— THE TASK —
Copy the passage below about the gray dawn and the shoreline stones, reproducing every word and punctuation mark without any change.

— EXTRACTED TEXT —
════════════════

Before the sun could even warm the earth, warm me, blue grey gave way to grey, like the whole of Lee's army taking on the battle between dusk and dawn.  The blood-red of the sunrise seeps into the earth until the world goes suddenly and softly grey again.  The clouds mourn and the birds sound an echo of taps up in the trees, as I sit and remember a battle of my own, tracing invisible scars of it upon soft skin.

Looking around, there in another section of the paint store are the blues and greys.
In the Spring of my childhood, after the winter cold and snow had retreated, Mom and I would head outdoors, just the two of us, along the shores of local bodies of water, looking for stones that may not have been unearthed for years, abundant and embedded in earth and sand. They're quiet treasures on the shores of the West, wind-swept lands riddled with unclaimed treasures that people simply pass and forget, not knowing what they have underneath their feet. Beneath this great land lies the jeweled richness of stone and prehistoric bones, telling tales as they surface, dotting the future with pieces of the past.

════════════════

Pose landmark coordinates:

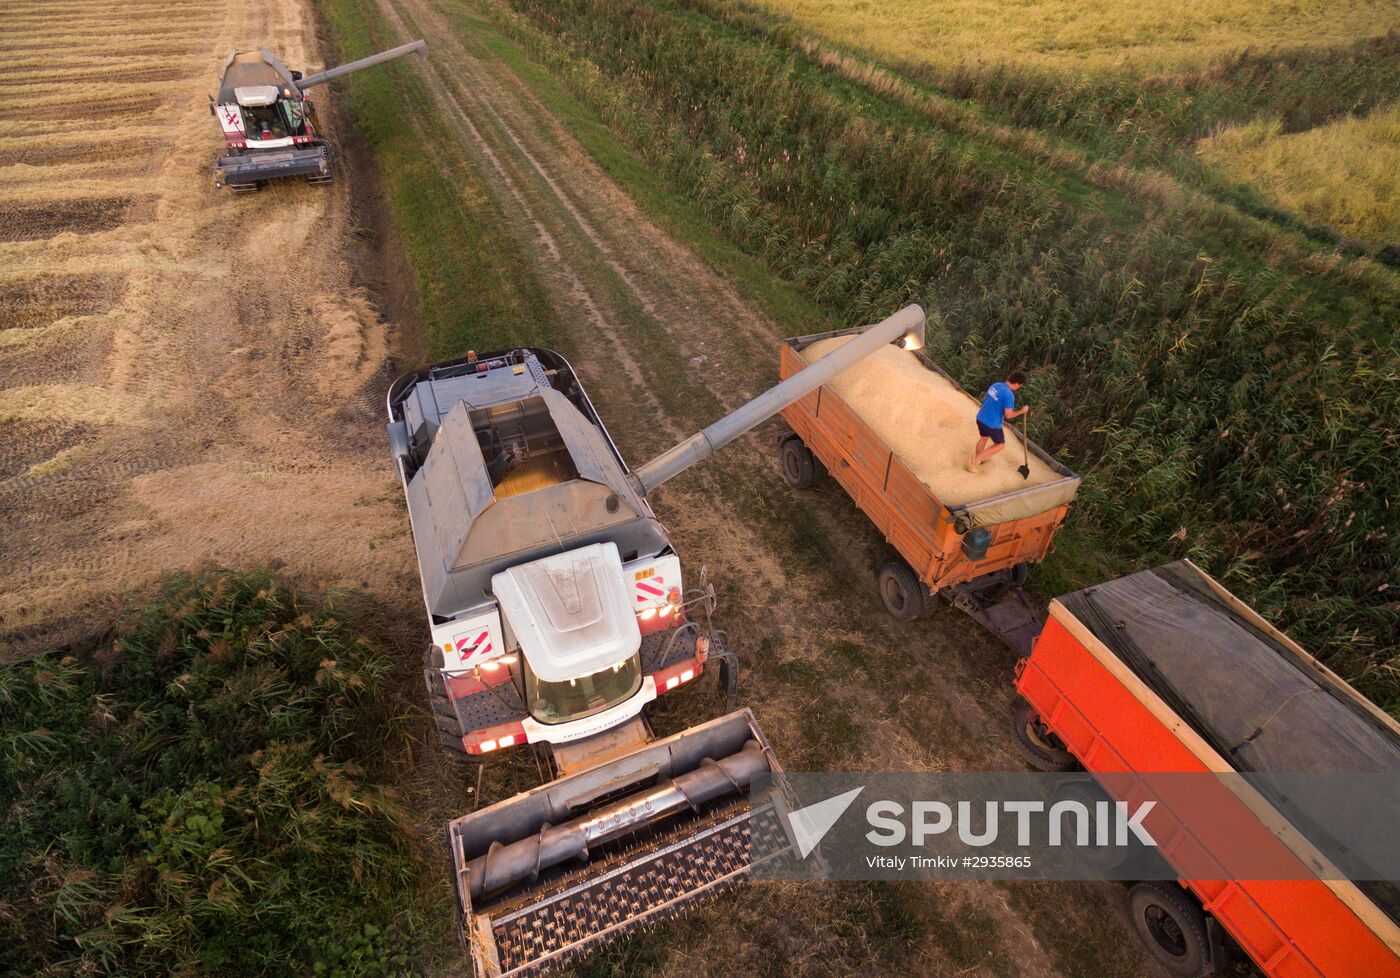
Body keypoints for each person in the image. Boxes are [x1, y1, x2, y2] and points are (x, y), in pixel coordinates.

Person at [969, 371, 1028, 472]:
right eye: (1019, 386)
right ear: (1017, 384)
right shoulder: (1009, 395)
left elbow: (989, 399)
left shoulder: (996, 385)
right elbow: (1009, 415)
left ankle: (979, 460)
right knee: (1000, 444)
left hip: (981, 417)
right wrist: (1021, 411)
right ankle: (976, 460)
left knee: (984, 438)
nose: (1018, 388)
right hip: (992, 424)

════════════════

— OUTPUT FOR THIS TASK —
Before the sun could even warm the earth, warm me, blue grey gave way to grey, like the whole of Lee's army taking on the battle between dusk and dawn.  The blood-red of the sunrise seeps into the earth until the world goes suddenly and softly grey again.  The clouds mourn and the birds sound an echo of taps up in the trees, as I sit and remember a battle of my own, tracing invisible scars of it upon soft skin.

Looking around, there in another section of the paint store are the blues and greys.
In the Spring of my childhood, after the winter cold and snow had retreated, Mom and I would head outdoors, just the two of us, along the shores of local bodies of water, looking for stones that may not have been unearthed for years, abundant and embedded in earth and sand. They're quiet treasures on the shores of the West, wind-swept lands riddled with unclaimed treasures that people simply pass and forget, not knowing what they have underneath their feet. Beneath this great land lies the jeweled richness of stone and prehistoric bones, telling tales as they surface, dotting the future with pieces of the past.